→ DATASET ENTRIES
★ ★ ★
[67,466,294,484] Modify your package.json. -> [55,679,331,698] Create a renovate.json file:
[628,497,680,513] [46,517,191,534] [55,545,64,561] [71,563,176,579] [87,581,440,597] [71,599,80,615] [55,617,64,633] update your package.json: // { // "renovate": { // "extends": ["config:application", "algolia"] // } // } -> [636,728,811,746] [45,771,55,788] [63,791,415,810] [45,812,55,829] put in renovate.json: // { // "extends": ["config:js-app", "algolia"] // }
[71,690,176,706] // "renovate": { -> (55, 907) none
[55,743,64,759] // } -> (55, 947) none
★ ★ ★
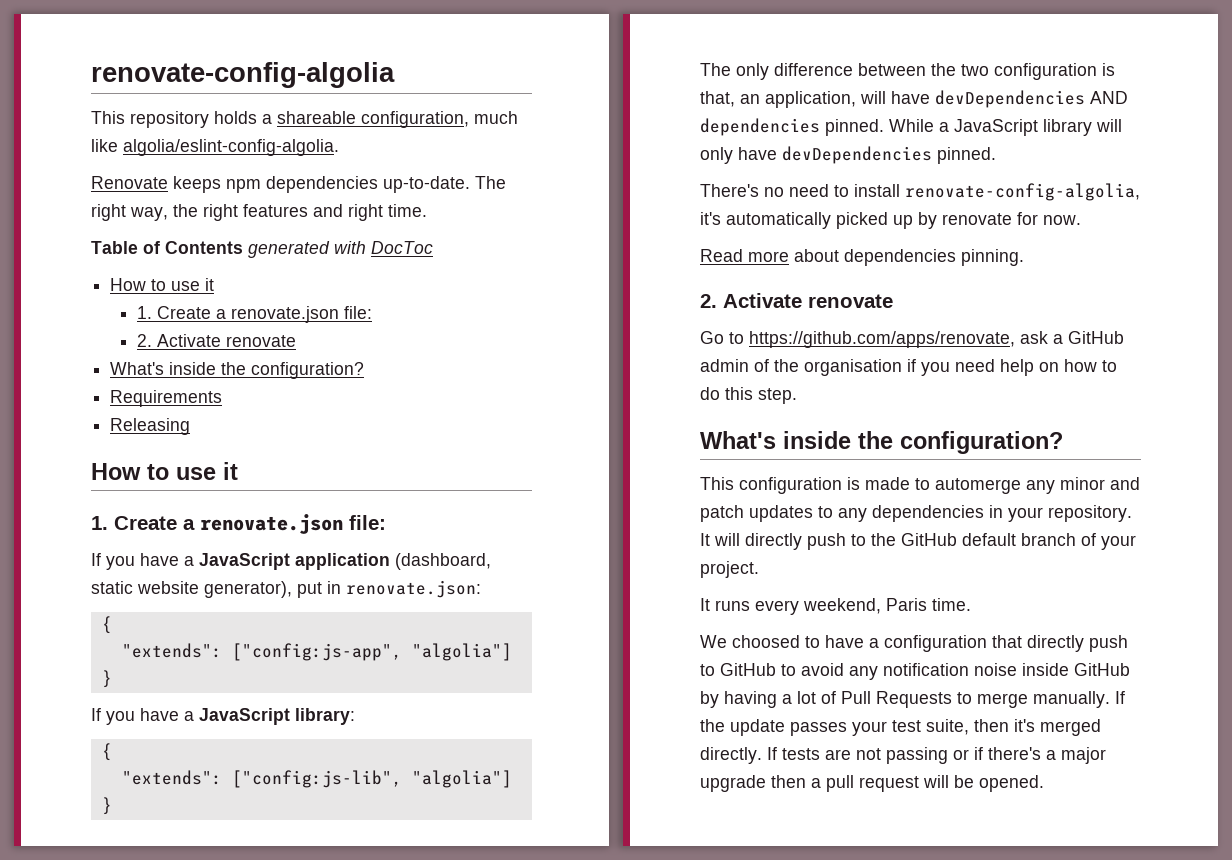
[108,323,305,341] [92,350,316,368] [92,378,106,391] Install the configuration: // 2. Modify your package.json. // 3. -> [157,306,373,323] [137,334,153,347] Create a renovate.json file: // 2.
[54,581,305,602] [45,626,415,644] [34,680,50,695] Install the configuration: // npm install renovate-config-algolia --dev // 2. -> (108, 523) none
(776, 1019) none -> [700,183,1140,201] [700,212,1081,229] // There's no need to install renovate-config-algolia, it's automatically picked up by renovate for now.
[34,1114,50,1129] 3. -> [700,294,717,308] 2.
★ ★ ★
→ THE PROBLEM
For the listing above, print only the lines starting at the line containing "[628,497,680,513] [46,517,191,534] [55,545,64,561]" and ending at the line containing "(55, 947) none", exactly, both included.

→ ANSWER BOX
[628,497,680,513] [46,517,191,534] [55,545,64,561] [71,563,176,579] [87,581,440,597] [71,599,80,615] [55,617,64,633] update your package.json: // { // "renovate": { // "extends": ["config:application", "algolia"] // } // } -> [636,728,811,746] [45,771,55,788] [63,791,415,810] [45,812,55,829] put in renovate.json: // { // "extends": ["config:js-app", "algolia"] // }
[71,690,176,706] // "renovate": { -> (55, 907) none
[55,743,64,759] // } -> (55, 947) none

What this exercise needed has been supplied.